Additionally, it is crucial to maintain comparability and consistency in banks' reporting. Hence, we recommend that the EBA maintain at least a list of high carbon-intensive sectors in Template 3. Banks could then complete this list with sectors relevant to their specific balance sheet.
Given the importance of assessing transition metrics and their possible deviation from global standards, we ask the EBA to also implement a simplified template for other non-large institutions (other listed institutions and SNCIs). This simplified template could focus only on high-emitting carbon-intensive sectors and on the main intensity metric target (columns A to I) without introducing additional targets. Encouraging SNCI to consider and disclose the risks of deviation from international standards should not be viewed as an added burden. Instead, it should be seen as a necessary step, as they must commit to a sustainable transition just like the rest of the banking sector.

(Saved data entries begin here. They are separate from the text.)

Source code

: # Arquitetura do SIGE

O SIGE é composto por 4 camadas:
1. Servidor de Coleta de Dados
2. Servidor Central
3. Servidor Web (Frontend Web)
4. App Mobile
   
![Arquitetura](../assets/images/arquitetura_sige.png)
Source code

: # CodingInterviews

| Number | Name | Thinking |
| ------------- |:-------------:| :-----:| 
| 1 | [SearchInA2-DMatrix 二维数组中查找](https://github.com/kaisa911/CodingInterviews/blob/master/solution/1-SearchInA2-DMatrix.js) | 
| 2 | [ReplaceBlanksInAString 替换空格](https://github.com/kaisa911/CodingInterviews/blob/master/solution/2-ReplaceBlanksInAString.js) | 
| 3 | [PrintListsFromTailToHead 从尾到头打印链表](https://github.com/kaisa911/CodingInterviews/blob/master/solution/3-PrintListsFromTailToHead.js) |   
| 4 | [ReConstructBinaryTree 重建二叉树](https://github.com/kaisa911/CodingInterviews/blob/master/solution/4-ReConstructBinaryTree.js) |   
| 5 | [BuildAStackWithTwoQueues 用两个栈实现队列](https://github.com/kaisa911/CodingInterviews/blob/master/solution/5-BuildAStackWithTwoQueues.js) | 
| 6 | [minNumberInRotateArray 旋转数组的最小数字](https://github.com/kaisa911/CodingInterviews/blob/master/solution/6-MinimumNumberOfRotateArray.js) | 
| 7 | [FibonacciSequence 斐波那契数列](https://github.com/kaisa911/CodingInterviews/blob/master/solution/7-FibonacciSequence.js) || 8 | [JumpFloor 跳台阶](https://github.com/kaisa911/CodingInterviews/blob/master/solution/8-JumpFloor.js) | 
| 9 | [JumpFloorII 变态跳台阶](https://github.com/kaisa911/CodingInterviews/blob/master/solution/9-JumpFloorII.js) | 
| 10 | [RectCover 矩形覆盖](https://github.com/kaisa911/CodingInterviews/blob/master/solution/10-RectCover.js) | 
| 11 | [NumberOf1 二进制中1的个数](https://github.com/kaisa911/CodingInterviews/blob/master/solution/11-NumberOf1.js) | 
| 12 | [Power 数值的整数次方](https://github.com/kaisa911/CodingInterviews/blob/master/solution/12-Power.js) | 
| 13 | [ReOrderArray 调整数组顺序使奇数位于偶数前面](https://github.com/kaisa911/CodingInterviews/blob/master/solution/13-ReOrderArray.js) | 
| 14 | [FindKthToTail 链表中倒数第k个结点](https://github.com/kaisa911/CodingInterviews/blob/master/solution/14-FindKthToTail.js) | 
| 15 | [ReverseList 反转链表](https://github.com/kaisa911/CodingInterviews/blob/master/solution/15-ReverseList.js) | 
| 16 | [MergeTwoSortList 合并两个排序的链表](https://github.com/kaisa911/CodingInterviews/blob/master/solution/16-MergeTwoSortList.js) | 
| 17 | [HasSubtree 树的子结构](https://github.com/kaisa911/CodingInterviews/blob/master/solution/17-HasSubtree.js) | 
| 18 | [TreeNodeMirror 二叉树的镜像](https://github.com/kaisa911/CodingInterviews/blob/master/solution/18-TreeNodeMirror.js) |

22. Do you have any comments with the proposals on Template 4 and the instructions?
The EBA should clarify which exposure should be disclosed in this template: the top 20 most carbon-intensive firms in the world or the top 20 most carbon-intensive firms in the bank's balance sheet. In both cases, facilitated emissions and off-balance sheet exposure should also be included in this template (cf question 12).
1st case Top 20 worldwide: In this case, the EBA could provide the list of the top 20 carbon-intensive firms to ensure consistency across all banks. In this case, there will be no significant burden for other non-large institutions (other listed institutions and SNCIs) to disclose such a template, as it simply involves matching their exposures to this top 20 list.
2nd case Top 20 polluting firms in bank’s portfolio: In this case, to make the template useful for assessing climate transition risk, the EBA should require banks to include GHG intensity metrics (weighted average) corresponding to the exposure. This addition will enable comparability across banks.
23. Do you have any views on whether this template could be improved with some more granular information in the rows, by requesting e.g. split by sector of counterparty or other?
Due to the lack of clarity in the information disclosed in Template 4, we believe that asking for a breakdown by sector of the top 20 carbon-intensive companies will enhance comparability among banks and improve transparency.
25. Do you have any comments on the proposal using NUTS level 3 breakdown for Large institutions and NUTS level 2 for Other listed institutions and Large subsidiaries? Would NUTS level 2 breakdown be sufficient for Large institutions as well?
NUTS level 3 provides for sufficient granularity on climate physical risks, and we support using NUTS level 3 when evaluating these risks. Nevertheless, disclosing only the top 10 NUTS level 3 may not cover a sufficient share of the total exposure for huge international banks given that the surface of NUTS 3 regions is relatively small. Therefore, we support using NUTS level 2 also for large institutions for disclosure purposes.